Plain English Breakdown
The official source material does not provide specific details on enforcement mechanisms and exact penalties beyond the minimum fine.
Home Improvement Contracts: Prohibited Business Practices
This law updates the definition of home improvement to include accessory dwelling units and imposes penalties for contractors who take payments without providing work or materials, resulting in a financial loss greater than 10% of the contract price.
What This Bill Does
- Expands the definition of 'home improvement' to include construction, erection, installation, replacement, or improvement of accessory dwelling units on residentially zoned property.
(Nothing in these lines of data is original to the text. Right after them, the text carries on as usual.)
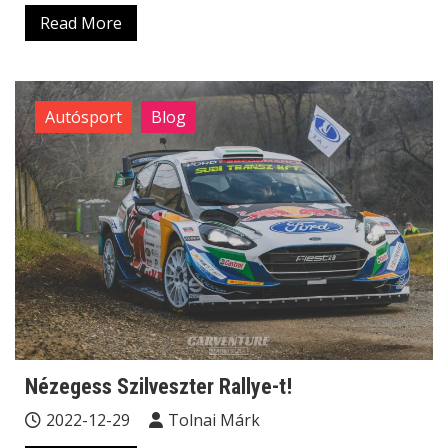
Read More
Autósport
Blog
Nézegess Szilveszter Rallye-t!
2022-12-29
Tolnai Márk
- Makes it illegal for licensed or unlicensed contractors to request or accept downpayments or progress payments if they haven't done the work or provided materials, resulting in a financial loss greater than 10% of the contract price.
- Requires license revocation and a civil penalty of at least $10,000 for licensed contractors who violate these rules.
- Imposes a citation and assessment of a civil penalty of at least $10,000 on unlicensed individuals who break these rules.
Who It Names or Affects
- Contractors and home improvement companies
- Homeowners who hire contractors for home improvements
Terms To Know
- Accessory dwelling unit
- A small living space, like a granny flat or in-law suite, built on residential property.
- Downpayment
- An initial payment made before receiving goods or services.
Limits and Unknowns
- The bill does not specify when it will take effect.
- It is unclear how this law will be enforced and what the exact penalties for violations might be beyond the minimum $10,000 fine.